I arise today...
Through God’s host to save me...
The Lorica of Saint Patrick (St. Patrick's Breastplate Prayer)
Over the next few weeks we will explore what exactly God’s host saves us from, but for now, let’s take a few moments to ask, what exactly is “God’s host?”
This is not a term we hear very often but it has a rich tradition throughout church history and in Scripture.
Most often this term refers to the angels or “angel armies” as the “Heavenly Hosts.” (Psalm 148:2, 1 Kings 22:19, Luke 2:13-14). The problem with angels is that we don’t always recognize them when we see them. The writer of Hebrews says, “Do not neglect to show hospitality to strangers, for by this some have entertained angels without knowing it” (Hebrews 13:2). When the three visitors came to announce the birth of Isaac to Abraham and Sarah, Abraham welcomed them and showed them hospitality as strangers in his midst (Genesis 18:1-22). They appeared as ordinary men and had Abraham not shown hospitality, we do not know if they would have stuck around to deliver the message.
Similarly, Jesus himself walked with the disciples on the road to Emmaus but they did not recognize him (Luke 24:13-35). He was going to continue on his way until they showed hospitality by inviting him to stay for dinner, and there around the table, their eyes were opened to the presence of God in their midst. Consistently throughout scripture we find that recognizing the presence of God’s host, or even of God’s personal and immediate presence, begins with an act of hospitality toward a stranger. How often have we missed the presence of God’s host among us because we ignored the stranger in our midst?
Traditionally the heavenly host has also expanded beyond angelic beings to include all of God’s creation, for God is enthroned in the heavens and “the earth is his footstool” (Isaiah 66:1).
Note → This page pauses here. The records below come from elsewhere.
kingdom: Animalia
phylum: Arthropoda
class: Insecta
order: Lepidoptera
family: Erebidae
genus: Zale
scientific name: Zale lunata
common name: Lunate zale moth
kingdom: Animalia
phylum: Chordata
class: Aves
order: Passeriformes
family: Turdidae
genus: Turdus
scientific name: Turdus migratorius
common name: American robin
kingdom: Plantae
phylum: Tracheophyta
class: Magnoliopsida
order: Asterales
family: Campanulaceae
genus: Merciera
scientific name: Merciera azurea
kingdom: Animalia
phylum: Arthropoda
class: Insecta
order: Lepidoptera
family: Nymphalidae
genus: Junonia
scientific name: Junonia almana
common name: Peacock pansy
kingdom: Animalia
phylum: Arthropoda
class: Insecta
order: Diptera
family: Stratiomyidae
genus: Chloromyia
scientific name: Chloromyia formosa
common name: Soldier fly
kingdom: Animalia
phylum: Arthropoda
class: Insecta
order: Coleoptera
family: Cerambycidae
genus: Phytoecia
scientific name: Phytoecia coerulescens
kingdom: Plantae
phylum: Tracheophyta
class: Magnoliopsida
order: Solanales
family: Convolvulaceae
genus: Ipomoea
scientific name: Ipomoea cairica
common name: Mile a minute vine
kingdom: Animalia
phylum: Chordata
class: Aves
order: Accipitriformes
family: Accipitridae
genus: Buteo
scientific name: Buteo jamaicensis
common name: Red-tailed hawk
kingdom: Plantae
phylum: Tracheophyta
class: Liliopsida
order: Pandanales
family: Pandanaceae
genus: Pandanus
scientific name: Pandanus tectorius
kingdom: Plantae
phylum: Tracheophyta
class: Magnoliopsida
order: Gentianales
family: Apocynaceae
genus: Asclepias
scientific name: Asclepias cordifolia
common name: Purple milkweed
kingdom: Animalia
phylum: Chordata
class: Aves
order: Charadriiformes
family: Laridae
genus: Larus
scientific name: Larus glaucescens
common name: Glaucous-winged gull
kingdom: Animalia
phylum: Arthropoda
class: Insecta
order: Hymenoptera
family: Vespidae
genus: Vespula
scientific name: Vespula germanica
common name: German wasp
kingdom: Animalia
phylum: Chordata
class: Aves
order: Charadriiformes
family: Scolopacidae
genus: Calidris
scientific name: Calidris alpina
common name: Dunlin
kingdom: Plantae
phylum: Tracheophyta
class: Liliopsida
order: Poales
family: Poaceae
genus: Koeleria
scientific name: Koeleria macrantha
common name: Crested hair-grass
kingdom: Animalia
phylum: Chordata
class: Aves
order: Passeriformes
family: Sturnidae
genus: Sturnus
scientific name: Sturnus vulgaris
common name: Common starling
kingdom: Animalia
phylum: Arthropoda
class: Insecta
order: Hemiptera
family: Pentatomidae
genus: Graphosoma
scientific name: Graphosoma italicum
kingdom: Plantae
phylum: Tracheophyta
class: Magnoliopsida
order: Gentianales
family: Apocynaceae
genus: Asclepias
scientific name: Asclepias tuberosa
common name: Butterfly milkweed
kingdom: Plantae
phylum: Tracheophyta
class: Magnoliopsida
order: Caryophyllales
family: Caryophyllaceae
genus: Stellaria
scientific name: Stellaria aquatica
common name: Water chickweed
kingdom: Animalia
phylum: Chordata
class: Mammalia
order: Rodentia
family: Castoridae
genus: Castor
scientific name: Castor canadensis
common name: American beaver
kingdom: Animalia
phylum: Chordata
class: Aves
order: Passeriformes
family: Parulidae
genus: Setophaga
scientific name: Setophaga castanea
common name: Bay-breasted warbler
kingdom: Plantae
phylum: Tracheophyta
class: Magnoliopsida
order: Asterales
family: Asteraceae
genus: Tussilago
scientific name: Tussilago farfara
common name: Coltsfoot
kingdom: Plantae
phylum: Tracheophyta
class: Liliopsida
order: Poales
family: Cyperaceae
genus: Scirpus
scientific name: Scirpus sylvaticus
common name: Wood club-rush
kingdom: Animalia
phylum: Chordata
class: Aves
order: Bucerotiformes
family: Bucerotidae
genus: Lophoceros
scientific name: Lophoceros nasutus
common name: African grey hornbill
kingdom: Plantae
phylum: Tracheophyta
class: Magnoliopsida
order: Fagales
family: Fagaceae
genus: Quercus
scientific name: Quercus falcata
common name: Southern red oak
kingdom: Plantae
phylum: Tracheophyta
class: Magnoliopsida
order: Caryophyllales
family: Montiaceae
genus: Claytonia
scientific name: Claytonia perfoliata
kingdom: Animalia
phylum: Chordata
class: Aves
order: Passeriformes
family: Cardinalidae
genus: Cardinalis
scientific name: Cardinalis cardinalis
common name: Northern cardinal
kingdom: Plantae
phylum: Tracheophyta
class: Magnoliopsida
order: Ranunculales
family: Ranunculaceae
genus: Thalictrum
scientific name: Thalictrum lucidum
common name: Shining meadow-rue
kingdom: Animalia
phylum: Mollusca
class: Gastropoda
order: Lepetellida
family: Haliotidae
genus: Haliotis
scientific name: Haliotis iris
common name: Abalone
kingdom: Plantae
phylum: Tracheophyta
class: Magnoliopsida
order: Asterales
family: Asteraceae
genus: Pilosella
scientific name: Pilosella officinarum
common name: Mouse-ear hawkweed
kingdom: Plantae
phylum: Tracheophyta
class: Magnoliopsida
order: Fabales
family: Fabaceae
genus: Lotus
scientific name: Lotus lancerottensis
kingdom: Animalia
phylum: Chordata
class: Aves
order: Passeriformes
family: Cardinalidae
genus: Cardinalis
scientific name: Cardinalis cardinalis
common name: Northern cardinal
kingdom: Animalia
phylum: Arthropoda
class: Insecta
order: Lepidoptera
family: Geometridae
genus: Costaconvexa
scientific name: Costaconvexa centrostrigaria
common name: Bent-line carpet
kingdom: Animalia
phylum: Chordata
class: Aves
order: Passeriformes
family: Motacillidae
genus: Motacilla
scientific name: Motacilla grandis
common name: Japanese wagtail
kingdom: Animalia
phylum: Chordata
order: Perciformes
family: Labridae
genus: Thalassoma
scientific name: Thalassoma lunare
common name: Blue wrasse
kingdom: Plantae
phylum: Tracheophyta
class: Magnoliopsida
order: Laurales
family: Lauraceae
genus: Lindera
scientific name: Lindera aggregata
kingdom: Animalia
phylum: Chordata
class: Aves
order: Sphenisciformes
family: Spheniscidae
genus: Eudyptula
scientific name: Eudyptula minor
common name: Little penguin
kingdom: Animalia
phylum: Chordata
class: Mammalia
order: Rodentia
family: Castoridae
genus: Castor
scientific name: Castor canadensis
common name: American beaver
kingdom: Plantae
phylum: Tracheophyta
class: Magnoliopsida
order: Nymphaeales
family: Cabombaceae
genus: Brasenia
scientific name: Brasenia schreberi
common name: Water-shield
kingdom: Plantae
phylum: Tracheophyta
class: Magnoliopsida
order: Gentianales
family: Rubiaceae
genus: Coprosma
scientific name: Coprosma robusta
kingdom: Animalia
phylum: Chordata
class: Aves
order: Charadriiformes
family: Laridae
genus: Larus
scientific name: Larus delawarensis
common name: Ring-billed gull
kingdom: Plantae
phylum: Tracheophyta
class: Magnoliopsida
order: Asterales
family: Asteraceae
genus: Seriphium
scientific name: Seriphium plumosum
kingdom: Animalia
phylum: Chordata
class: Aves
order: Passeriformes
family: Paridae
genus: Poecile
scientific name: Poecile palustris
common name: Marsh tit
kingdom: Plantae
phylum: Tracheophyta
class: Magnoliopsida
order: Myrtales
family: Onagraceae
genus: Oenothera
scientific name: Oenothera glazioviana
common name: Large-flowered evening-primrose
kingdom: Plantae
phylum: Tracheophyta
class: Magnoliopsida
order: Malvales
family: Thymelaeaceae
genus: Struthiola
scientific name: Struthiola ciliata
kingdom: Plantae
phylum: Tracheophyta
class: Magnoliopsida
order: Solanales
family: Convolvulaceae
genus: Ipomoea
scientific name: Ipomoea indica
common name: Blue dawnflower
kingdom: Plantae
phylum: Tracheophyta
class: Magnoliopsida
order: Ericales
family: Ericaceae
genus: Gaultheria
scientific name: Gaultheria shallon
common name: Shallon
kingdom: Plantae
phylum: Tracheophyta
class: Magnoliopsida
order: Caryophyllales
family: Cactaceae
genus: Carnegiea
The point here is not that God treats us as lowly beings to be walked over, but rather that all of the created order is just that, something created or made by God. When the Psalmist declares, “Praise Him, sun and moon; Praise Him, all stars of light!”, it is a reminder that even the sun and moon and stars bow before God (Psalm 148:3). In Jeremiah 31:35 the prophet reminds us of this truth and explicitly refers to the God who created these celestial bodies as the Lord of Hosts, implying in part that the sun, moon and stars may be among God’s host. Zephaniah 1:5 refers to these as the “starry host.” Rather than being gods themselves, as so many ancient people believed, they serve the purposes of the God who made them (Deuteronomy 4:19).
In some cases, even human beings can serve as God’s host. Consider 1 Samuel 7:45 where the “Lord of Hosts” commands Israel’s armies in battle. This is not to say that any human army is the Lord’s host, but those who surrender complete authority to God as their commander may indeed serve in such a role as they carry out God’s saving work in the world.
No matter how broadly or narrowly we define the Heavenly Host, we can say two things for certain. First, the host of God is many… myriad upon myriad. The word host literally means multitude and was often used in the ancient world to refer to massive and intimidating armies. Whether in the form of angels, celestial bodies, or even human beings called for a particular purpose, the host of God is many.
Host also hearkens us back to the image of hospitality. To be a good host is to show hospitality to others. The second thing we can know for certain about the Heavenly host then, is that they are servants of the Most High God, extending hospitality so that God’s presence may be welcome in their midst. Perhaps this is why some parts of the church refer to the bread in the Eucharist as the “Host”, for in this ordinary bread, the holy mystery of God’s presence his “hosted” or made welcome, so that God may enter into our bodies and make us His body for the sake of the world.
May we also serve as hosts of the Lord, always extending hospitality both to the Holy Spirit and to the strangers among us, so that God’s presence may always be welcome in our midst.
1. How do you understand the idea of God’s host?
2. What new insights is the Spirit speaking to you about the role of God’s host in your life?
3. Reflect on a time when God clearly showed up in an act of genuine hospitality toward a stranger.